A proposta de lei terá sido debatida em reunião de Secretários de Estado, mas acabou por não avançar, devido à falta de consenso entre os executivos das Finanças, que alegaram que se trata de matéria relacionada com a despesa do Estado, e os executivos que tutelam a Economia, que defenderam ser uma iniciativa relacionada com a atividade económica.
A falta de consenso entre secretários de estado não deixa de ser sintomática: há organismos do Estado que chegam a suportar os custos relacionados com os selos temporais usados pelos fornecedores, mas nos últimos tempos, registou-se uma tendência para a redução dos custos suportados pelo Estado. Um exemplo: num contrato apresentado pela secretaria-geral do Ministério da Saúde, quatro das plataformas apresentaram propostas acima dos 24.000 euros, mas todas acabaram por reduzir o custo para 400 euros depois de negociação com os responsáveis pela seleção da plataforma que iria suportar as compras do ministério.

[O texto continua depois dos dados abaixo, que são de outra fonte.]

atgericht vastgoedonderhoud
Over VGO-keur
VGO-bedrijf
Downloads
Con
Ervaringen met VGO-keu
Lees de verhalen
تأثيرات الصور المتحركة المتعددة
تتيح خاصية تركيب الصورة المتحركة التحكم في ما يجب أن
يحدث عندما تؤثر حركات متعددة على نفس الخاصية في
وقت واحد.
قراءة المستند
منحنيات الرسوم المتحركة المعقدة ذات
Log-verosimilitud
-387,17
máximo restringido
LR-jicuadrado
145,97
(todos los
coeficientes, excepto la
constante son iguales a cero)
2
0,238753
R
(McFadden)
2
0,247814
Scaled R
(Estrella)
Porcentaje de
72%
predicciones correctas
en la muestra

Rui Dias Ferreira, líder da Vortal, também considera que é chegada a hora de uma nova lei, que possa criar «um regulador forte, que tenha capacidade de impor caminhos aos intervenientes e tenha também capacidade sancionatória». «As portarias e os despachos não chegam para criar um regime de regulação. Tentou-se criar um regime de autorregulação, mas não resultou», acrescenta o líder da plataforma eletrónica que disputa com a Gatewit a liderança do mercado.

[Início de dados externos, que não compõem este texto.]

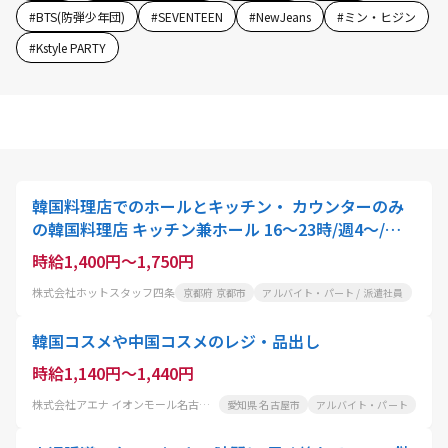
#
BTS(防弾少年団)
#
SEVENTEEN
#
NewJeans
#
ミン・ヒジン
#
Kstyle PARTY
韓国料理店でのホールとキッチン・ カウンターのみ
の韓国料理店 キッチン兼ホール 16～23時/週4～/時
給1400円
時給1,400円～1,750円
株式会社ホットスタッフ四条
京都府 京都市
アルバイト・パート / 派遣社員
韓国コスメや中国コスメのレジ・品出し
時給1,140円～1,440円
株式会社アエナ イオンモール名古屋茶屋店
愛知県 名古屋市
アルバイト・パート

Nos bastidores, há quem garanta que dificilmente a nova proposta de lei estará em vigor antes do próximo ano – e mesmo assim, há dois fatores que poderão deitar por terra esta previsão: 1) a proposta de lei ainda poderá ter de ser trabalhada e aprovada na Assembleia da República antes de entrar em vigor; e 2) no próximo ano, há eleições legislativas, o que poderá alterar o figurino do Governo e do Parlamento e inviabilizar o calendário definido para esta proposta de lei.
Até à aprovação de uma nova lei, terá de ser o CEGER a manter a supervisão de um segmento que está ao rubro e que tem nas compras do Estado cerca de 70% da faturação. Manuel Honorato não esconde o desagrado desde a hora que assumiu a liderança do CEGER, em 2011: «já assumi que não concordo com a função que foi atribuída ao CEGER e disse à tutela que havia uma lacuna no que toca à criação de um regulador com poder para sancionar (as plataformas de contratação eletrónica)».